Amenizo a tela do meu celular e volto para Anne, e ela continua aqui parada, sem se quer ter uma reação, encosto na parede e fico parado a encarando, eu posso fazer isso o dia inteiro.
Me pergunto o que Anne estaria fazendo da vida dela agora. Ela certamente estaria ansiosa para entrar na faculdade. Começar um novo ciclo. Ela estaria namorando ou tendo encontros horríveis e jurando nunca mais ir em um. Ela estaria saindo com sua melhor amiga e comprando coisas novas. Estaria desesperada para descobrir em qual bloco da faculdade ela iria ficar, qual seria sua colega de quarto e se elas se dariam bem.
Pensar nisso me deixa com raiva, porque a vida simplesmente foi terrível com Anne. Ela foi interrompida. Ela foi arrancada de sua vida.
Fecho minha mão em punho. Eu queria conseguir mudar isso. Queria poder dar uma vida para ela. Fico rangendo os dentes porque a raiva me consome.
— Merda, Anne. Você merecia mais. Você é só uma garota!
A raiva fica tão insuportável que preciso sair do quarto dela. Preciso sair de perto dela. Não pego o elevador, desço as escadas correndo.
Todos a abandonaram!
Chego na saída e vou para a calçada.
Minha adrenalina está alta. Olho para o andar em que Anne vive. Não, isso não é viver. Isso... Respiro fundo. Sento na calçada. Coloco minha cabeça entre minhas pernas para poder respirar e conseguir pensar.
Sinto uma lágrima escorrendo até meu nariz. Ela cai no chão.

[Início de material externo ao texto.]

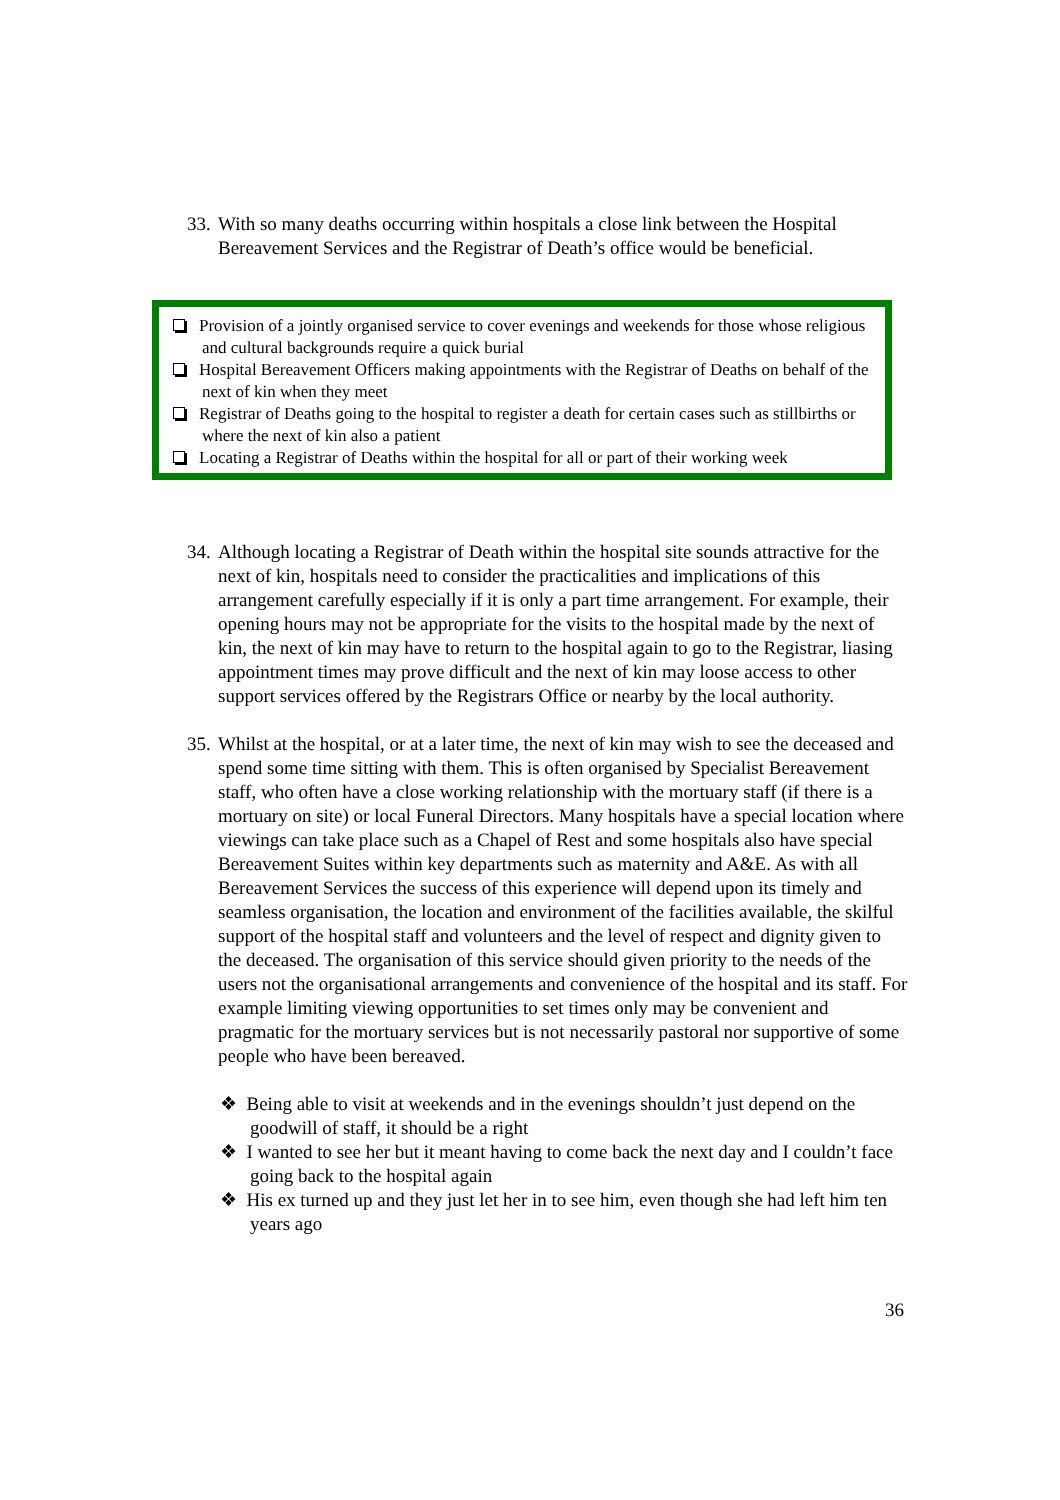33. With so many deaths occurring within hospitals a close link between the Hospital Bereavement Services and the Registrar of Death’s office would be beneficial.
Provision of a jointly organised service to cover evenings and weekends for those whose religious and cultural backgrounds require a quick burial
Hospital Bereavement Officers making appointments with the Registrar of Deaths on behalf of the next of kin when they meet
Registrar of Deaths going to the hospital to register a death for certain cases such as stillbirths or where the next of kin also a patient
Locating a Registrar of Deaths within the hospital for all or part of their working week
34. Although locating a Registrar of Death within the hospital site sounds attractive for the next of kin, hospitals need to consider the practicalities and implications of this arrangement carefully especially if it is only a part time arrangement. For example, their opening hours may not be appropriate for the visits to the hospital made by the next of kin, the next of kin may have to return to the hospital again to go to the Registrar, liasing appointment times may prove difficult and the next of kin may loose access to other support services offered by the Registrars Office or nearby by the local authority.
35. Whilst at the hospital, or at a later time, the next of kin may wish to see the deceased and spend some time sitting with them. This is often organised by Specialist Bereavement staff, who often have a close working relationship with the mortuary staff (if there is a mortuary on site) or local Funeral Directors. Many hospitals have a special location where viewings can take place such as a Chapel of Rest and some hospitals also have special Bereavement Suites within key departments such as maternity and A&E. As with all Bereavement Services the success of this experience will depend upon its timely and seamless organisation, the location and environment of the facilities available, the skilful support of the hospital staff and volunteers and the level of respect and dignity given to the deceased. The organisation of this service should given priority to the needs of the users not the organisational arrangements and convenience of the hospital and its staff. For example limiting viewing opportunities to set times only may be convenient and pragmatic for the mortuary services but is not necessarily pastoral nor supportive of some people who have been bereaved.
❖ Being able to visit at weekends and in the evenings shouldn’t just depend on the goodwill of staff, it should be a right
❖ I wanted to see her but it meant having to come back the next day and I couldn’t face going back to the hospital again
❖ His ex turned up and they just let her in to see him, even though she had left him ten years ago
36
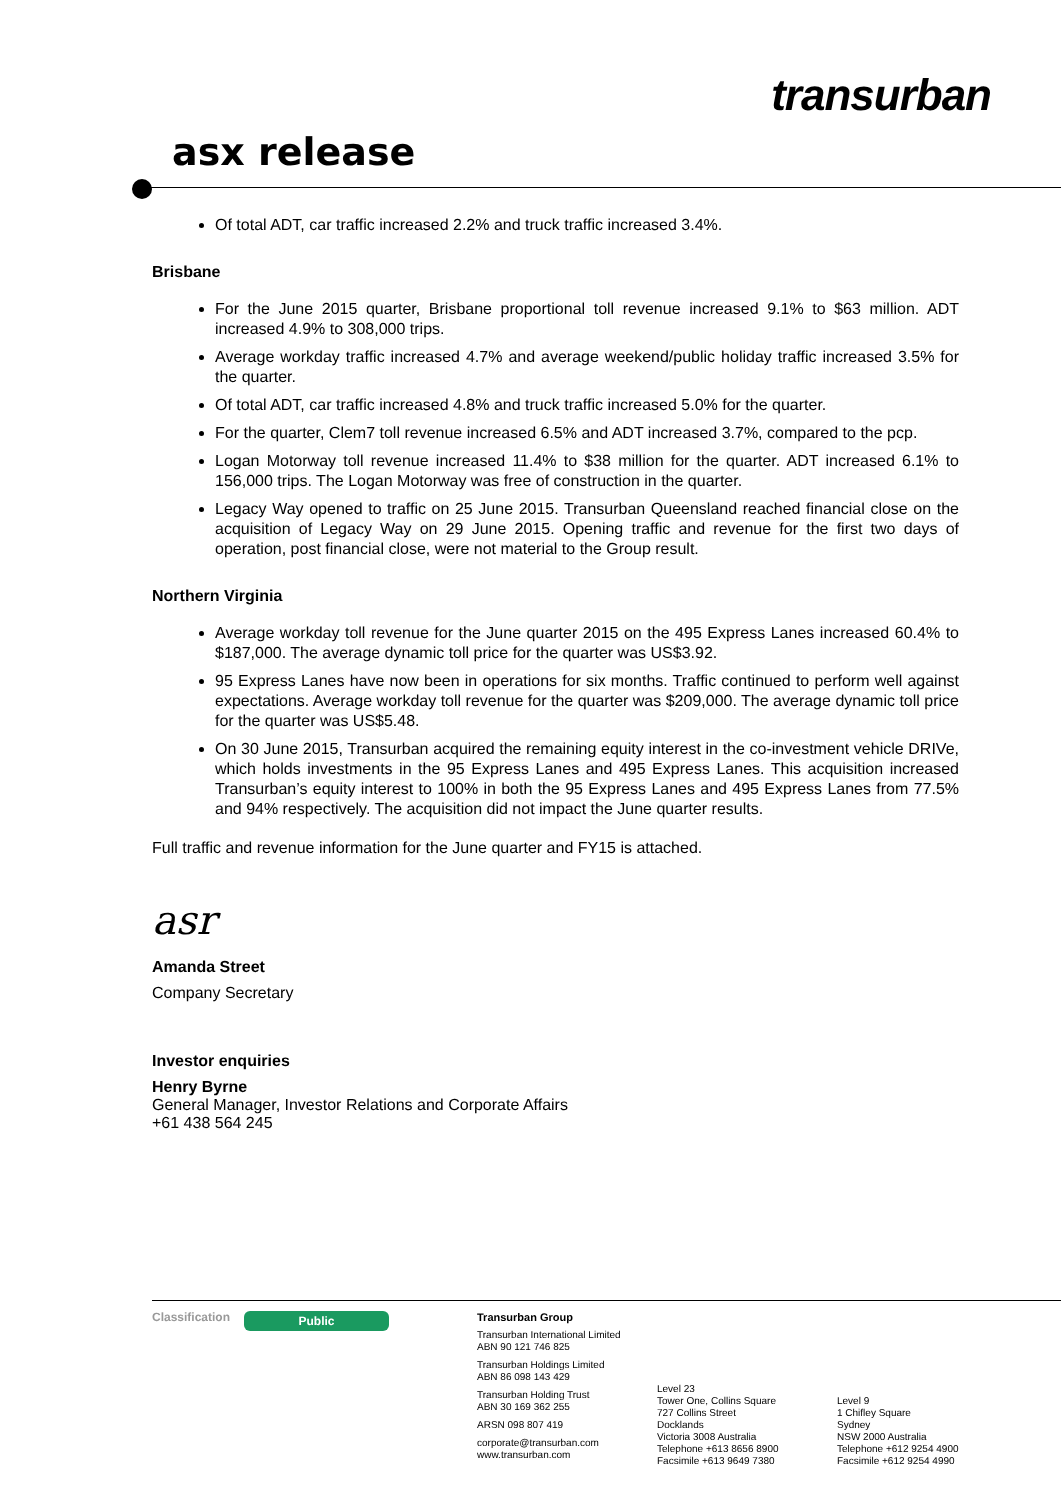transurban
asx release
Of total ADT, car traffic increased 2.2% and truck traffic increased 3.4%.
Brisbane
For the June 2015 quarter, Brisbane proportional toll revenue increased 9.1% to $63 million. ADT increased 4.9% to 308,000 trips.
Average workday traffic increased 4.7% and average weekend/public holiday traffic increased 3.5% for the quarter.
Of total ADT, car traffic increased 4.8% and truck traffic increased 5.0% for the quarter.
For the quarter, Clem7 toll revenue increased 6.5% and ADT increased 3.7%, compared to the pcp.
Logan Motorway toll revenue increased 11.4% to $38 million for the quarter. ADT increased 6.1% to 156,000 trips. The Logan Motorway was free of construction in the quarter.
Legacy Way opened to traffic on 25 June 2015. Transurban Queensland reached financial close on the acquisition of Legacy Way on 29 June 2015. Opening traffic and revenue for the first two days of operation, post financial close, were not material to the Group result.
Northern Virginia
Average workday toll revenue for the June quarter 2015 on the 495 Express Lanes increased 60.4% to $187,000. The average dynamic toll price for the quarter was US$3.92.
95 Express Lanes have now been in operations for six months. Traffic continued to perform well against expectations. Average workday toll revenue for the quarter was $209,000. The average dynamic toll price for the quarter was US$5.48.
On 30 June 2015, Transurban acquired the remaining equity interest in the co-investment vehicle DRIVe, which holds investments in the 95 Express Lanes and 495 Express Lanes. This acquisition increased Transurban’s equity interest to 100% in both the 95 Express Lanes and 495 Express Lanes from 77.5% and 94% respectively. The acquisition did not impact the June quarter results.
Full traffic and revenue information for the June quarter and FY15 is attached.
asr
Amanda Street
Company Secretary
Investor enquiries
Henry Byrne
General Manager, Investor Relations and Corporate Affairs
+61 438 564 245
Classification
Public
Transurban Group
Transurban International Limited
ABN 90 121 746 825
Transurban Holdings Limited
ABN 86 098 143 429
Transurban Holding Trust
ABN 30 169 362 255
ARSN 098 807 419
corporate@transurban.com
www.transurban.com
Level 23
Tower One, Collins Square
727 Collins Street
Docklands
Victoria 3008 Australia
Telephone +613 8656 8900
Facsimile +613 9649 7380
Level 9
1 Chifley Square
Sydney
NSW 2000 Australia
Telephone +612 9254 4900
Facsimile +612 9254 4990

                                                                                                  ~∆~

— Oi, Jamie.
Levanto os olhos e encaro Giovana, seu cabelo está trançado, ela carrega um copo de milkshake.
— Oi, Gi.
Termino de passar o pano no balcão. Meu humor está péssimo.
Saí do hospital e vim direto para o trabalho. Desde a hora em que saí de lá, não consegui parar de pensar nela.
Gi deita a cabeça de lado e me analisa. Um sorriso maroto surgiu em seus lábios.
— Que horas você sai daqui?
— Às 7 da manhã, por quê?.
— Que pena, ia te chamar para uma festa.
— Uma festa hoje?.
— Sim.
Ela diz sorrindo, então toma seu milkshake.
— De quem?
— Uma amiga minha, quer ir?
Preciso distrair minha cabeça. Preciso parar de pensar em Ann.
Passo a língua nos meus dentes superiores, então olho para Finnick.
— Me dê um minuto.
Saio de perto dela e vou até Finnick.
— E aí, cara?
— E aí, Finnick, você acha que o movimento hoje aumentará?
— Sinceramente, não. Está querendo sair?
— Sim.
— Vai, seguro as pontas aqui, se eu precisar te ligo.
— Certo.
Vou até a Gi e sorrio.
— Só vou trocar de roupa e já volto.
— Ok.
Ela sorriu, vou até os fundos para trocar de roupa. Paro um instante e me pergunto se está certo eu sair, sendo que Anne está naquela situação. Me repreendo mentalmente, uma coisa não tem nada a ver com a outra. Anne ainda continuou lá. Eu ir visitá-la não significa que não posso viver minha vida aqui fora.

~∆~

A música está alta, pessoas circulam por toda a casa, adolescentes bêbados, Gi acena para algumas pessoas.
— Vamos lá, vou te apresentar, minha amiga.
Ela segura minha mão e entramos na casa, viramos o corredor para a cozinha, entramos lá, está tendo uma competição de quem vira o copo mais rápido.
— Gi.
Esse é o momento em que tudo para, e tudo vem como um raio. E lá está a garota da foto de Anne, a garota que estava com a trança igual à dela.
— Bethâny!
Elas se abraçam com força. O cabelo de Bethâny está solto, ele é todo enrolado e vai até a cintura, e preto. Ela é mais bonita pessoalmente.
— E quem é esse?
Ela pergunta ao se virar para mim, então sorri.
— Esse é Jamie, uma dos meus amigos. Jamie, essa garota linda, é Betty, a dona da festa.
— Olá, Bethâny.
Ela sorri e me abraça como se fôssemos os melhores amigos do mundo.
— Jamieeee. — Ela arrasta meu nome. — É um prazer te conhecer.
A mesma me solta e me encara.
— Bethâny.
É somente isso que consigo dizer. Ficamos nos encarando, ela com um sorriso e eu apenas sem expressão.